Newborn Screening
Newborn screening is a simple test that is conducted shortly after birth to identify congenital or genetic disorders in Newborn babies that could result in major disabilities if not managed early and appropriately. Metabolic birth defects can cause physical problems, mental retardation and, in some cases, death. It is best for the baby and the family if these conditions are detected and treated early. SYNLAB offers an expanded metabolic screening and can confirm or exclude disorders of the newborn infants (32 disorders) and in elder children (27 disorders).

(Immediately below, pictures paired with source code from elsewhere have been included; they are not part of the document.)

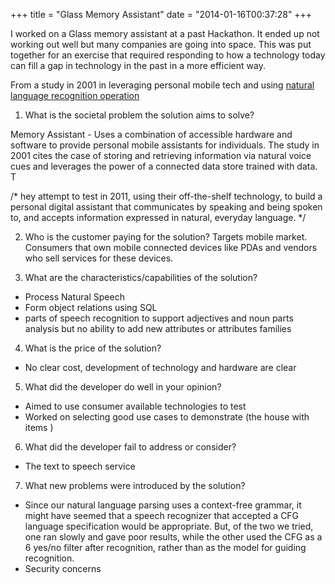 +++
title = "Glass Memory Assistant"
date = "2014-01-16T00:37:28"
+++

I worked on a Glass memory assistant at a past Hackathon. It ended up not working out well but many companies are going into space. This was put together for an exercise that required responding to how a technology today can fill a gap in technology in the past in a more efficient way.

From a study in 2001 in leveraging personal mobile tech and using [natural language recognition operation](http://www.hpl.hp.com/techreports/2001/HPL-2001-145.pdf.)


1. What is the societal problem the solution aims to solve?

Memory Assistant - Uses a combination of accessible hardware and software to provide
personal mobile assistants for individuals. The study in 2001 cites the case of storing and retrieving information via natural voice cues and leverages the power of a connected data store trained with data. T

/* hey attempt to test in 2011, using their off-the-shelf technology, to build a personal digital  assistant that communicates by speaking and being spoken to, and accepts information expressed in natural, everyday language. */

2. Who is the customer paying for the solution?
Targets mobile market.
Consumers that own mobile connected devices like PDAs and vendors who sell services for these devices.

3. What are the characteristics/capabilities of the solution?
+ Process Natural Speech
+ Form object relations using SQL
+ parts of speech recognition to support adjectives and noun parts analysis but no ability to add new attributes or attributes families


4. What is the price of the solution?
+  No clear cost, development of technology and hardware are clear

5. What did the developer do well in your opinion?
+ Aimed to use consumer available technologies to test
+ Worked on selecting good use cases to demonstrate (the house with items )

6. What did the developer fail to address or consider?
+  The text to speech service
7. What new problems were introduced by the solution?
+  Since our natural language parsing uses a context-free grammar, it might have seemed that a speech recognizer that accepted a CFG language specification would be appropriate. But, of the two we tried, one ran slowly and gave poor results, while the other used the CFG as a 6 yes/no filter after recognition, rather than as the model for guiding recognition.
+ Security concerns
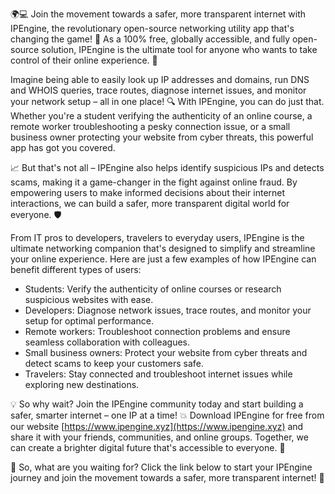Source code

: 🌍💻 Join the movement towards a safer, more transparent internet with IPEngine, the revolutionary open-source networking utility app that's changing the game! 🚀 As a 100% free, globally accessible, and fully open-source solution, IPEngine is the ultimate tool for anyone who wants to take control of their online experience. 💪

Imagine being able to easily look up IP addresses and domains, run DNS and WHOIS queries, trace routes, diagnose internet issues, and monitor your network setup – all in one place! 🔍 With IPEngine, you can do just that. Whether you're a student verifying the authenticity of an online course, a remote worker troubleshooting a pesky connection issue, or a small business owner protecting your website from cyber threats, this powerful app has got you covered.

📈 But that's not all – IPEngine also helps identify suspicious IPs and detects scams, making it a game-changer in the fight against online fraud. By empowering users to make informed decisions about their internet interactions, we can build a safer, more transparent digital world for everyone. 🛡️

From IT pros to developers, travelers to everyday users, IPEngine is the ultimate networking companion that's designed to simplify and streamline your online experience. Here are just a few examples of how IPEngine can benefit different types of users:

* Students: Verify the authenticity of online courses or research suspicious websites with ease.
* Developers: Diagnose network issues, trace routes, and monitor your setup for optimal performance.
* Remote workers: Troubleshoot connection problems and ensure seamless collaboration with colleagues.
* Small business owners: Protect your website from cyber threats and detect scams to keep your customers safe.
* Travelers: Stay connected and troubleshoot internet issues while exploring new destinations.

💡 So why wait? Join the IPEngine community today and start building a safer, smarter internet – one IP at a time! 💥 Download IPEngine for free from our website [https://www.ipengine.xyz](https://www.ipengine.xyz) and share it with your friends, communities, and online groups. Together, we can create a brighter digital future that's accessible to everyone. 🌟

🎉 So, what are you waiting for? Click the link below to start your IPEngine journey and join the movement towards a safer, more transparent internet! 🚀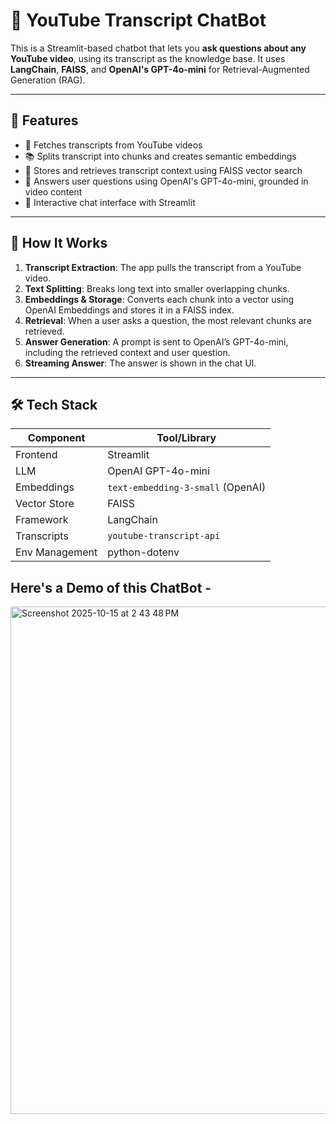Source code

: # 🎥 YouTube Transcript ChatBot

This is a Streamlit-based chatbot that lets you **ask questions about any YouTube video**, using its transcript as the knowledge base. It uses **LangChain**, **FAISS**, and **OpenAI's GPT-4o-mini** for Retrieval-Augmented Generation (RAG).

---

## 🚀 Features

- 🔎 Fetches transcripts from YouTube videos
- 📚 Splits transcript into chunks and creates semantic embeddings
- 🧠 Stores and retrieves transcript context using FAISS vector search
- 🤖 Answers user questions using OpenAI's GPT-4o-mini, grounded in video content
- 💬 Interactive chat interface with Streamlit

---

## 🧠 How It Works

1. **Transcript Extraction**: The app pulls the transcript from a YouTube video.
2. **Text Splitting**: Breaks long text into smaller overlapping chunks.
3. **Embeddings & Storage**: Converts each chunk into a vector using OpenAI Embeddings and stores it in a FAISS index.
4. **Retrieval**: When a user asks a question, the most relevant chunks are retrieved.
5. **Answer Generation**: A prompt is sent to OpenAI’s GPT-4o-mini, including the retrieved context and user question.
6. **Streaming Answer**: The answer is shown in the chat UI.

---

## 🛠️ Tech Stack

| Component      | Tool/Library            |
|----------------|-------------------------|
| Frontend       | Streamlit               |
| LLM            | OpenAI GPT-4o-mini      |
| Embeddings     | `text-embedding-3-small` (OpenAI) |
| Vector Store   | FAISS                   |
| Framework      | LangChain               |
| Transcripts    | `youtube-transcript-api` |
| Env Management | python-dotenv           |

## Here's a Demo of this ChatBot - 
<img width="1071" height="812" alt="Screenshot 2025-10-15 at 2 43 48 PM" src="https://github.com/user-attachments/assets/9da4a7b3-3e9d-461c-91cc-93edaf8bf27e" />
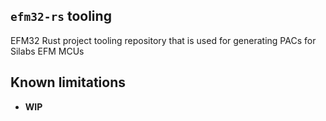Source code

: ## `efm32-rs` tooling

EFM32 Rust project tooling repository that is used for generating PACs for Silabs EFM MCUs

## Known limitations

- **WIP**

The development of a new screening technique known as tandem mass spectrometry (often abbreviated as MS/MS) can detect the blood components that are elevated in certain disorders, and is capable of screening for inherited metabolic disorders with a single test such as sickle cell anaemia, G6PD, cystic fibrosis, hypothyroidism, biotinidase deficiency, galactosaemia, adreno genital syndrome (AGS), phenylketonuria (PKU), maple syrup urine disease (MSUD), homocystinuria, tyrosinaemia type I, MCAD deficiency, propionic acidaemia, glutaric aciduria type I, isovalerianic acidaemia and methylmalonic acidaemia and other 15 more rare disorders. Furthermore, the used method also detects aberrant amino acid concentrations (including Tyrosinemia Type I).
How is the screening done?
For the screening, capillary blood drops are placed on a special Filter Card, which will be available from any SYNLAB office. The time of withdrawal is 3rd to 6th day of life.
The newborn screen is most accurate if the infant's blood is taken after the first 36 hours of their life. If it was done before 36 hours of age, a second sample needs to be taken if the infant is 1 to 2 weeks old.